Philip Rieff is a sociologist who wrote a complex book entitled, “The Triumph of the Therapeutic.” In his foreword he explains his attempt to move toward a “theory of culture.” Interestingly, he moves between many of the cultural trends of his own day and points to an impoverishment of western culture, a trend toward the personal that undermines all reflections or considerations of absolutes, whether religious or social, and a cultural description of a “therapeutic mindset” in which our collective interests become only those self absorbed solutions to our own predicaments. He suggests that mechanization and urbanization have allowed us to adopt patterns that will fail to find the agrarian cultures self-correction in mandated community effort to survive and thrive. In the movement away from the agriculturally based culture of the past we have found an insistent movement to satisfy our secondary needs at the expense of our primary.
Failing to share, to communicate personally, to interact with intentionality toward community leaves the future looking less and less capable of exercising and demonstrating genuine love. In the midst of our times, we are casting aside internalized moral demands and ignoring the needs of others for the sake of self-interests or worse, self-destructive ends. In his words, we are asking for “more goods, more housing, more leisure, and…more life” in the “reformations” of our cultured requirements. And while more does not translate into “better” by our vocalized agreements, we still pursue more.

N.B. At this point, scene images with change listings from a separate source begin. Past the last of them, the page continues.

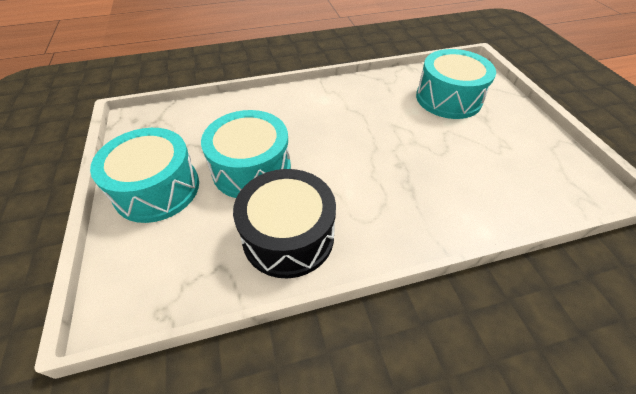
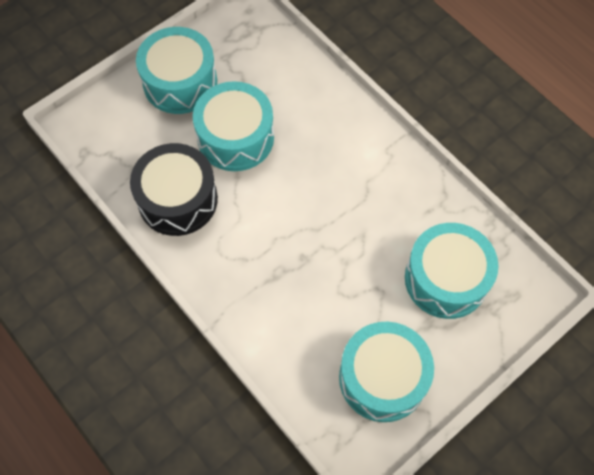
camera: 65 degrees right, 15 degrees up
(527, 154) = (382, 378): none -> turquoise drum

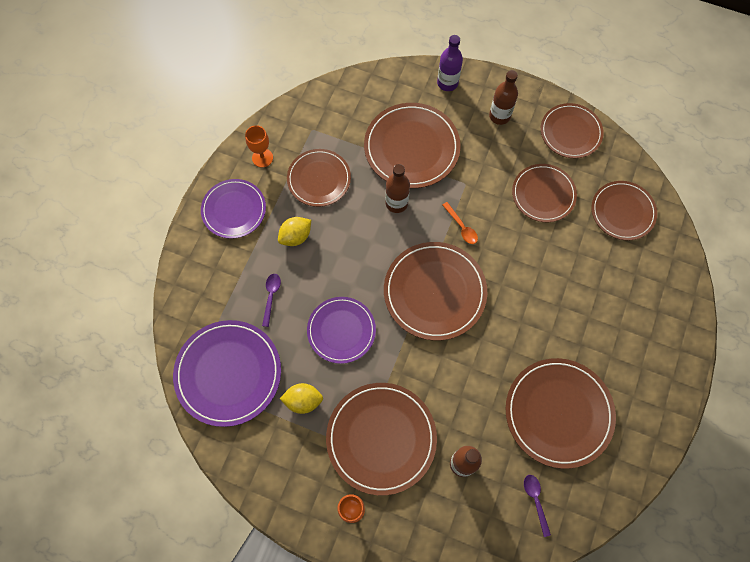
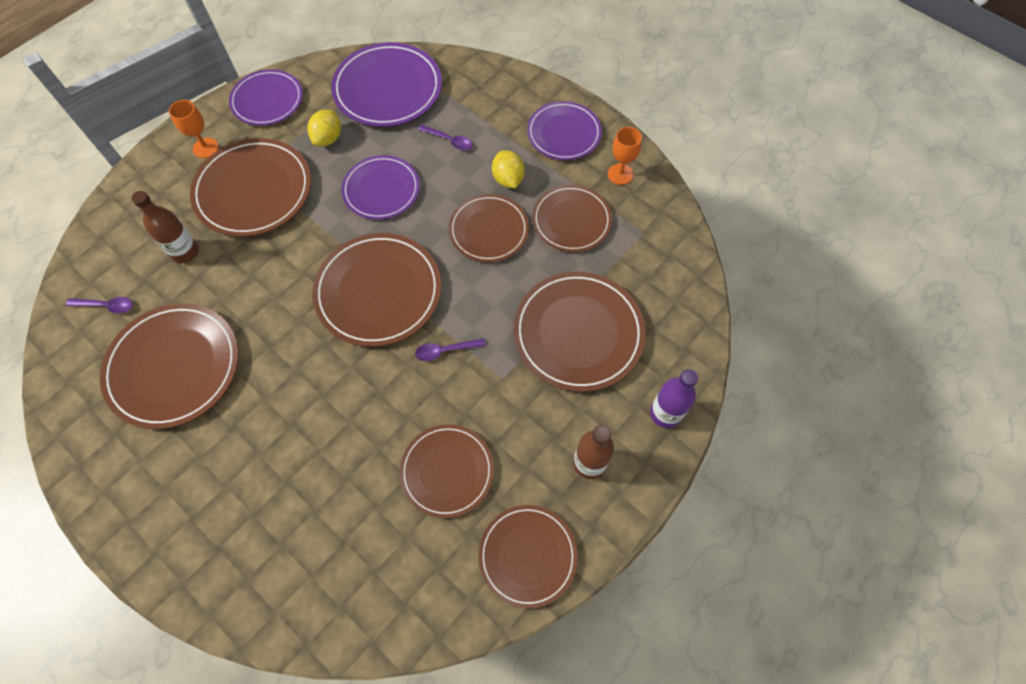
camera: 110 degrees right, 5 degrees down
(277, 481) = (267, 100): none -> purple plate
(396, 203) = (507, 290): brown bottle -> none
(461, 227) = (445, 351): orange spoon -> purple spoon
(622, 212) = (374, 572): brown plate -> brown plate (488, 230)

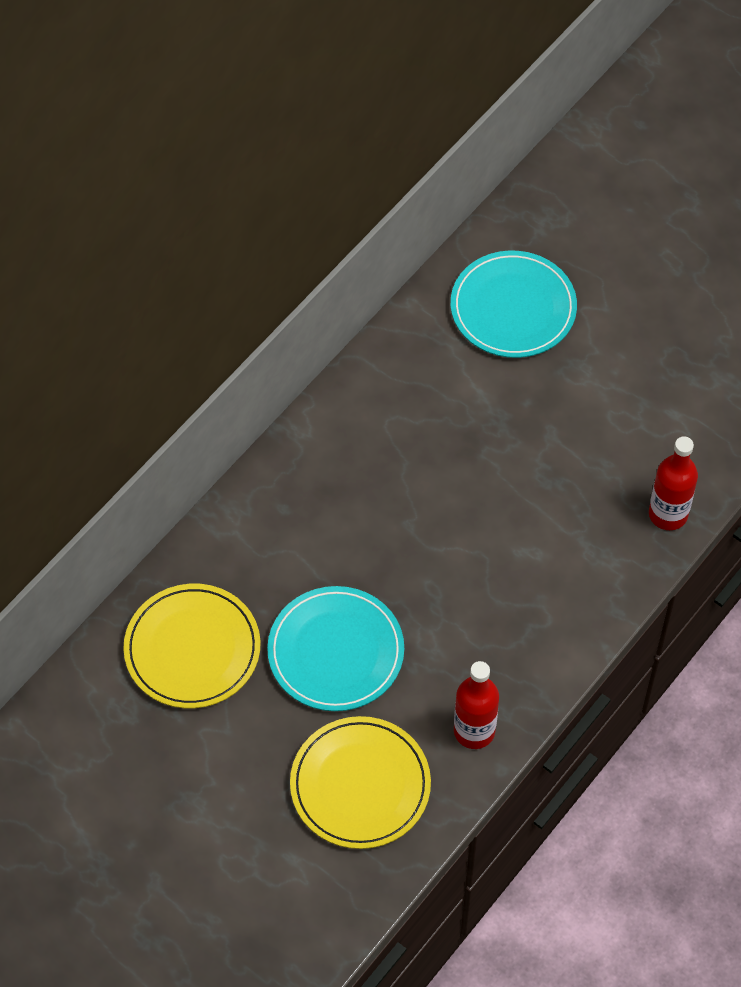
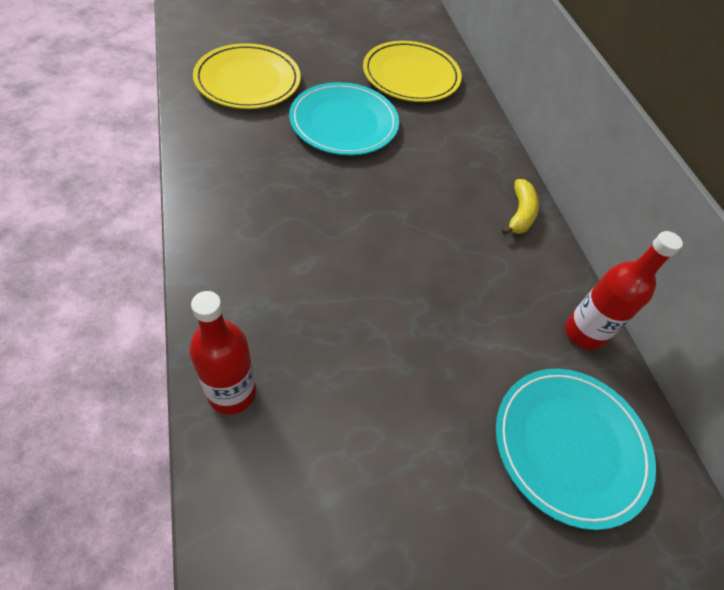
camera: 120 degrees right, 5 degrees down
(317, 440) = (520, 214): none -> yellow banana
(474, 731) = (214, 142): red bottle -> red bottle (584, 333)

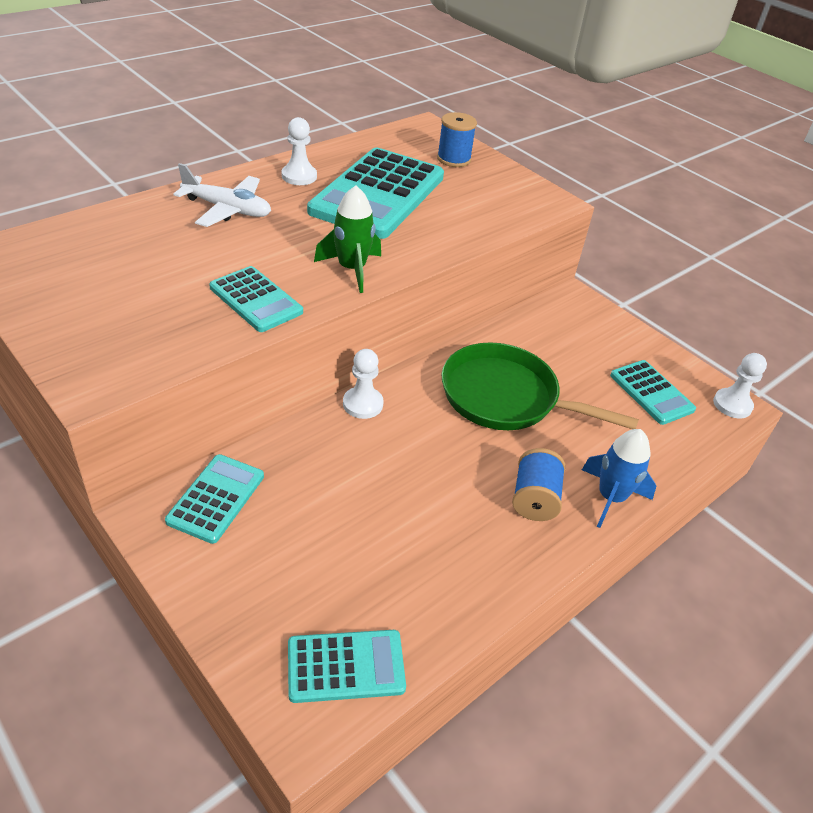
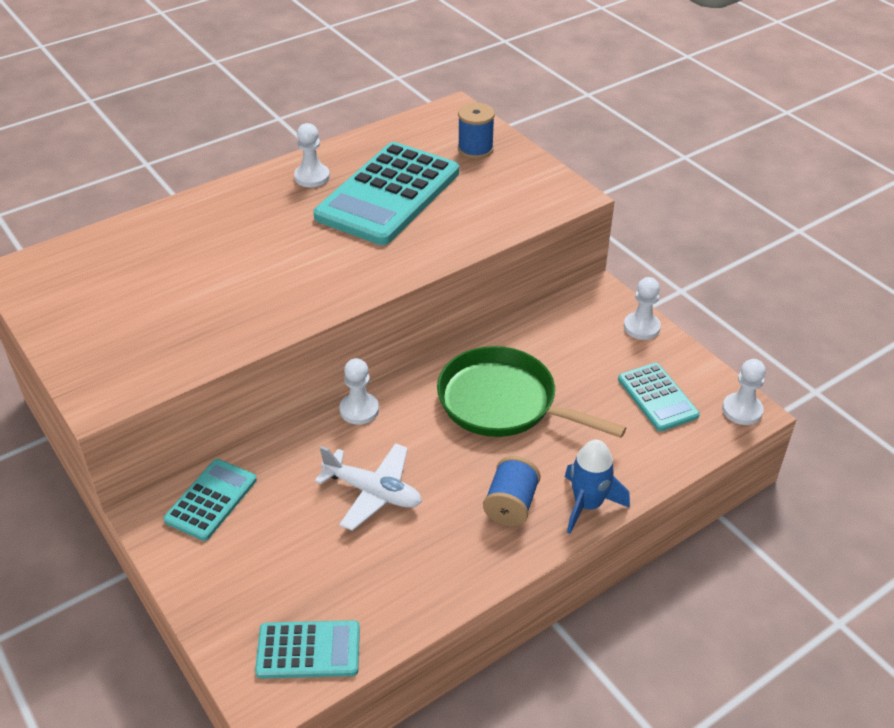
camera: 10 degrees right, 0 degrees up
(227, 209) = (237, 217): white plane -> white plane (373, 492)
(256, 300) = (252, 313): turquoise calculator -> none
(352, 269) = (348, 279): green rocket -> none
(620, 328) = (641, 327): none -> white pawn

Failing to even internalize obedience as a principle for relationship, we now have created a system in which sin is foreign because the recognition of obedience is lost as a value.
For a book written in 1966, this book has a hauntingly prophetic ring for our times.
While Rieff may serve as an able social prophet, we are reminded to recognize that the Word of God to us is truth. In that word, we find the correction for this and every generation that points us toward a redemptive and positive life in Jesus Christ. It is a principled existence, but it is not only an existence, it is a love-generated relationship with our Creator -- initiated by God to redeem humankind and to save us. God will have the last word. The question is, “Will we be listening?”